__REQUIREMENT__. Render the rows from the one containing "line at (756, 109): none -> present" through the one containing "line at (373, 2075): none -> present" as a Markdown table with the columns No. and Text, leaving out blank lines.

Dataset entries:
** Start **
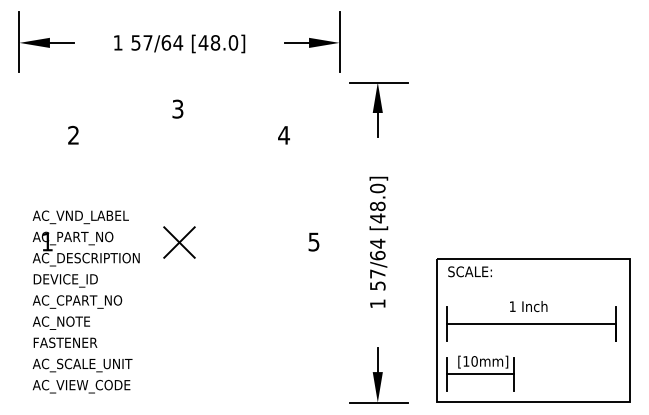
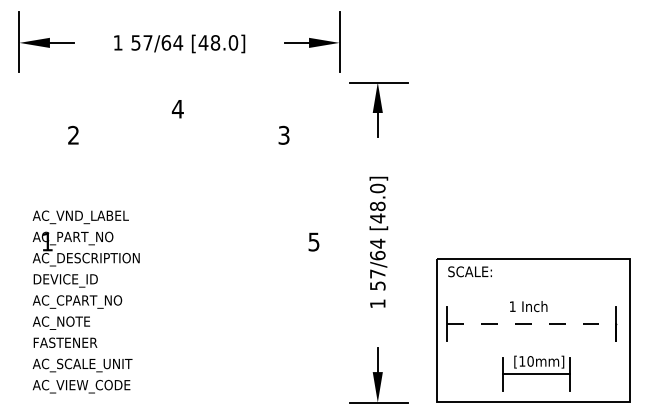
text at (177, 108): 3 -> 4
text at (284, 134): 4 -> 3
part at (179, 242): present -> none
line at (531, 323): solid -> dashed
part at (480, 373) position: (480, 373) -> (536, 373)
** End **
** Start **
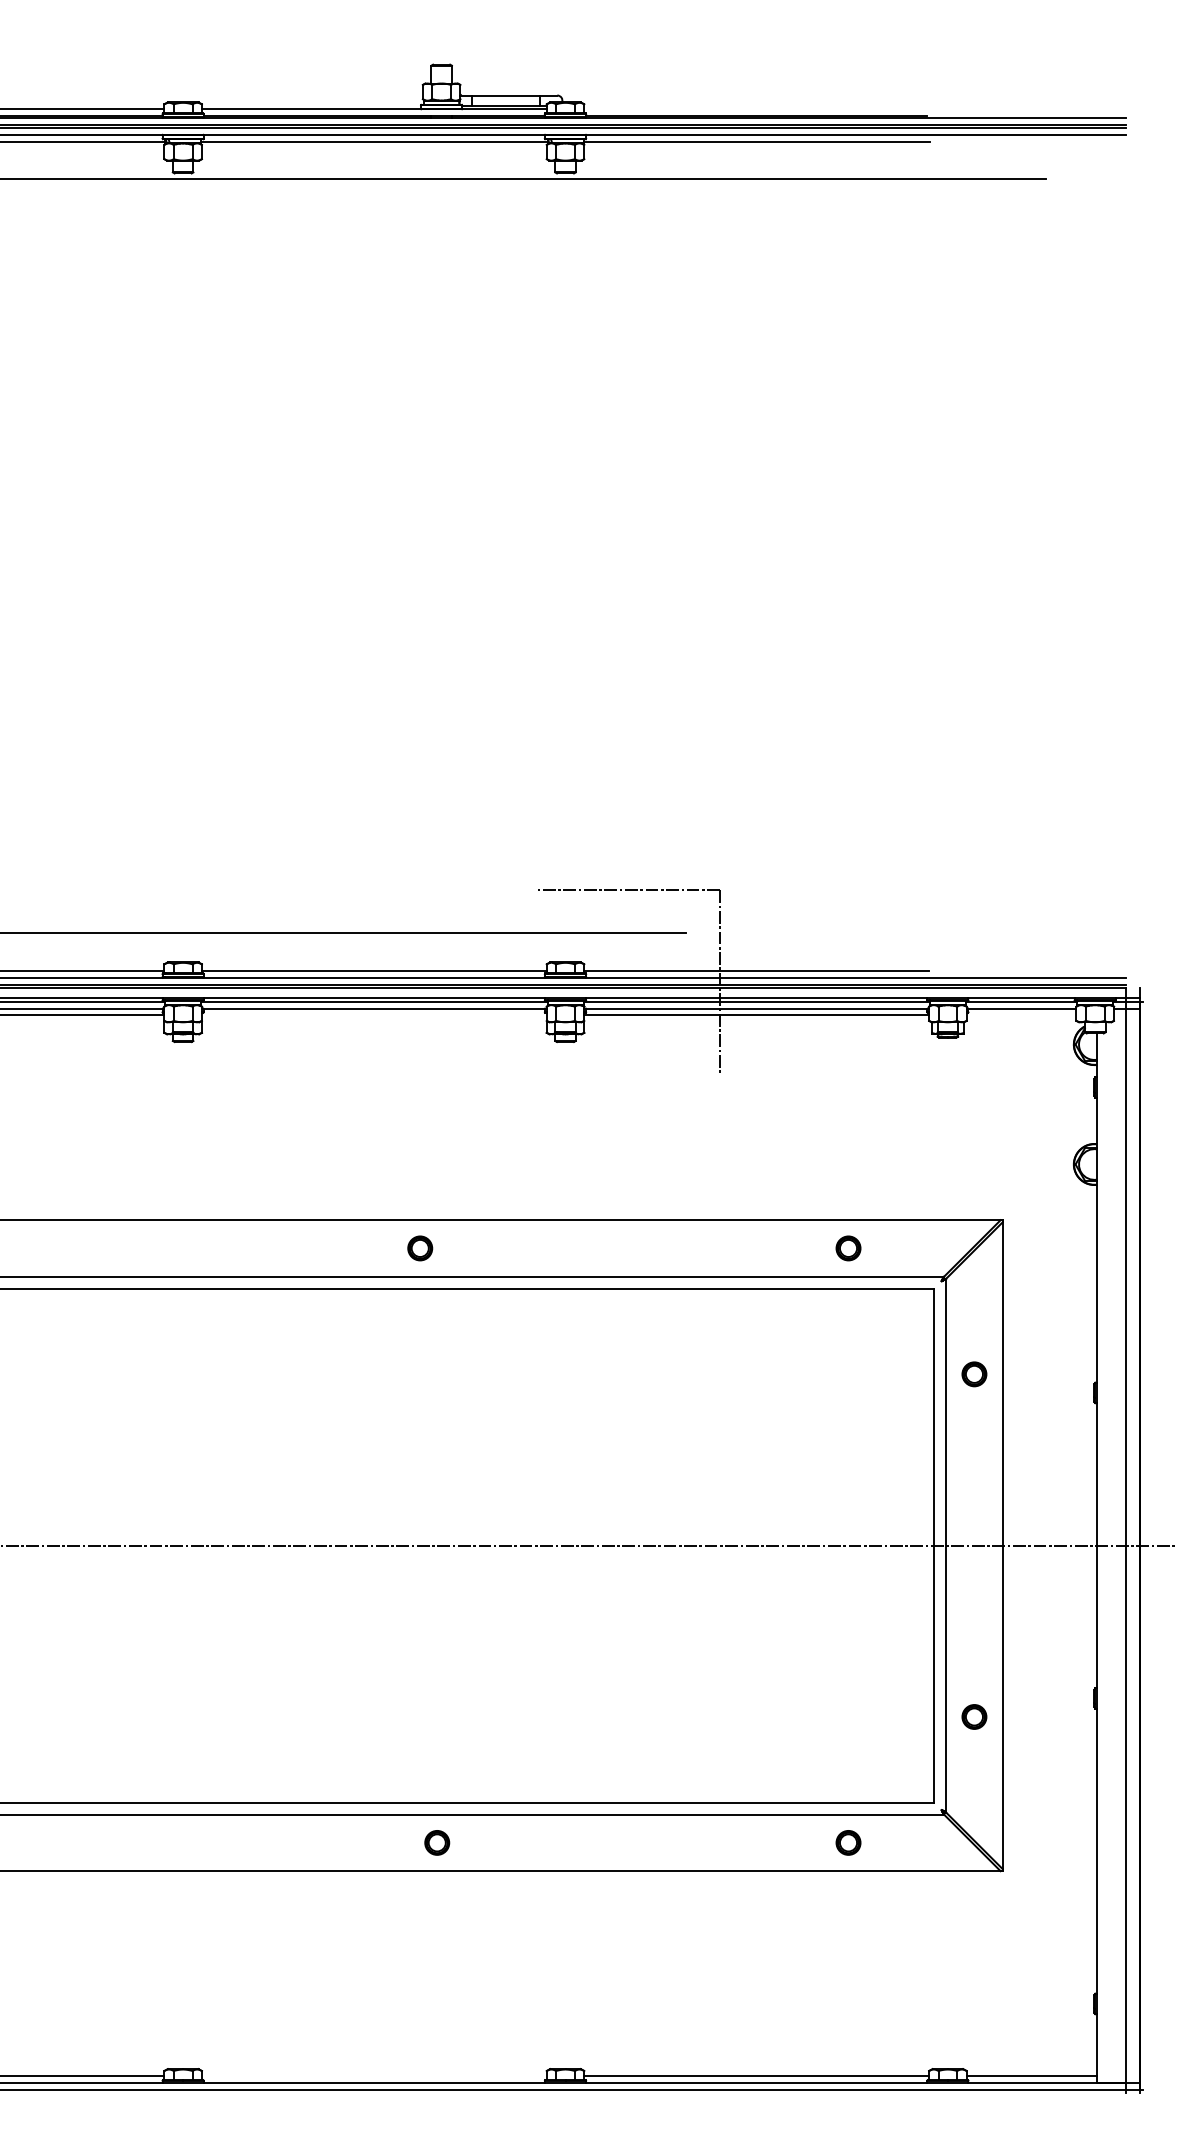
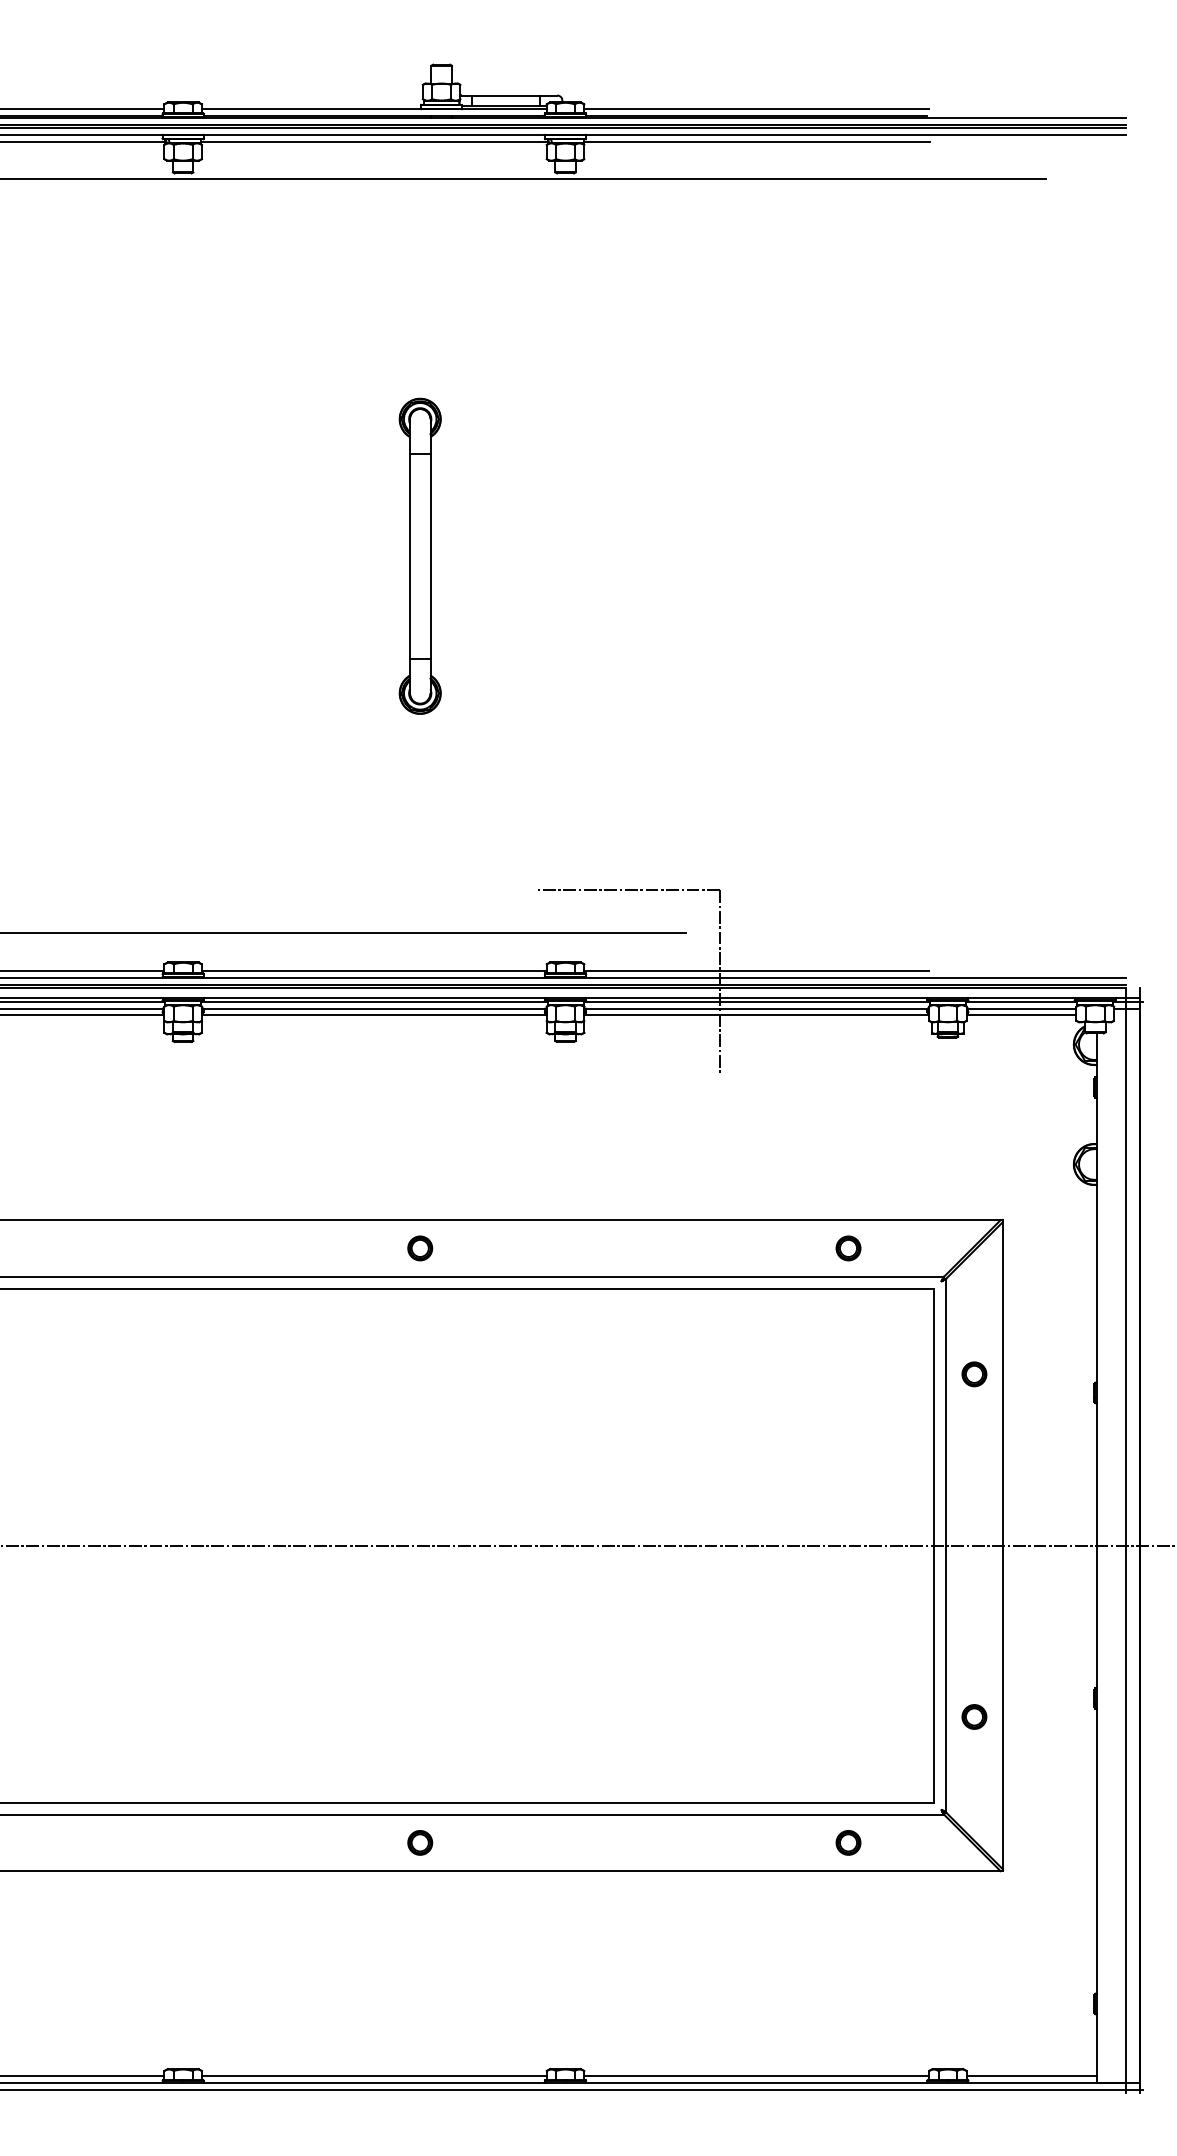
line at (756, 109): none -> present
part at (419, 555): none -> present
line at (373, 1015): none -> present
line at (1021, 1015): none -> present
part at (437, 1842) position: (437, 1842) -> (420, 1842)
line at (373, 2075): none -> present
** End **
__SOLVED EXERCISE__.
| No. | Text |
|---|---|
| 1 | line at (756, 109): none -> present |
| 2 | part at (419, 555): none -> present |
| 3 | line at (373, 1015): none -> present |
| 4 | line at (1021, 1015): none -> present |
| 5 | part at (437, 1842) position: (437, 1842) -> (420, 1842) |
| 6 | line at (373, 2075): none -> present |